Novidades e desafios do “Simplex Urbanístico”
Perante a opção pela fiscalização a posteriori, estranha-se que não tenham sido agravadas as coimas das contraordenações urbanísticas. Assim perdeu-se um elemento dissuasor importante.
O “Simplex Urbanístico” chega já em março, com algumas regras a produzir efeitos retroativamente a 1 de janeiro, e pretende introduzir uma mudança profunda de paradigma no planeamento e na gestão urbanística.
O objetivo desta mudança é contribuir para o fim da crise na habitação. E pôr-lhe fim mediante um aumento da oferta da construção disponível através de três vias. A primeira, uma harmonização dos procedimentos urbanísticos camarários a nível nacional, no que se refere aos elementos instrutórios dos procedimentos. A segunda, uma flexibilização do controlo da legalidade urbanística, agora mais focada na fiscalização a posteriori das operações urbanísticas. A terceira, a obrigatoriedade de as operações de loteamento passarem a prever áreas de cedência para implantação de habitação pública, a custos controlados ou para arrendamento acessível.

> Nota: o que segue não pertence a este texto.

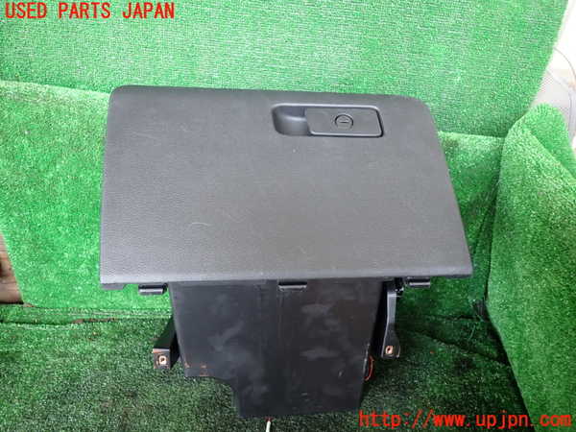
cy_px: 216
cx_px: 288
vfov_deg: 54.9
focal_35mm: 25
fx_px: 416
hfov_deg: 69.4
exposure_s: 1/60
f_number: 2
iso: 200
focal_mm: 4.5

Concretamente no que respeita a esta intenção de flexibilização, a mesma pode ser verificada a dois níveis. Por um lado, com uma nova forma de contar prazos. Por outro lado, pela redução do licenciamento a um número restrito de operações urbanísticas – grosso modo, é o caso das operações de loteamento, de obras de urbanização, ou de obras de construção, de alteração ou de ampliação em área não abrangida por Plano de Pormenor ou por Unidade de Execução.
No que refere à contagem dos prazos, esta inicia-se agora com a entrega do pedido e apenas é suspensa se o particular demorar mais de 10 dias a responder a pedidos de informação ou documentos adicionais. Também só será possível pedir por uma única vez elementos durante o procedimento.
A intenção de tornar o licenciamento um tipo de controlo prévio mais residual desemboca, por sua vez, num alargamento do universo de operações que obrigatoriamente se bastam com uma comunicação prévia, ou que estão isentas de controlo prévio.
A isto soma-se a introdução do deferimento tácito no licenciamento – isto é, a possibilidade de ser dado início às operações urbanísticas nos casos em que a câmara municipal não se tenha pronunciado sobre o pedido de licenciamento dentro do prazo legal para tal – e a isenção do controlo prévio da operação urbanística no caso de informação prévia favorável com determinadas características. O mesmo deferimento tácito, contudo, surge aliado com uma fixação alargada dos prazos globais para a tomada da decisão final sobre a operação urbanística. O que não deixa de refletir a consciência de que nem tudo se resolve com o encurtamento de prazos.
Contudo, perante esta opção pela fiscalização a posteriori, é de estranhar que não tenham sido também agravadas as coimas das contraordenações urbanísticas. Por assim não ter acontecido, a fiscalização perdeu um elemento dissuasor importante. Por outro lado, o deferimento tácito apresenta um risco acrescido para o promotor, dada a eventualidade de a câmara municipal poder vir posteriormente invocar a sua nulidade. Designadamente, quando estiver em causa a aplicação de conceitos indeterminados do PDM a um projeto em concreto.
Acresce que, o fim da autorização de utilização gerará uma dificuldade acrescida para atestar da legalidade e da conformidade de uso no momento da celebração da compra e venda do imóvel. Tenta-se obviar esta dificuldade mediante uma obrigação de informação – a recair sobre conservador, notário, advogado ou solicitador – de como o imóvel pode não dispor dos títulos urbanísticos necessários para a utilização ou construção. Todavia, tal soa a pouco quando o que está em causa é a segurança de uma transmissão de propriedade.
Quanto às áreas de cedência para habitação pública, fica ainda a dúvida quanto ao critério a ser fixado para o seu apuramento no caso concreto. Dúvida que fica para ser esclarecida no futuro, aquando da alteração ou revisão do respetivo PDM, com vista à introdução de parâmetros de dimensionamento das áreas de cedência para habitação pública.
Em suma, as mudanças não são poucas. Mas o seu real impacto somente poderá ser avaliado com a sua aplicação prática pelos players públicos e privados do setor.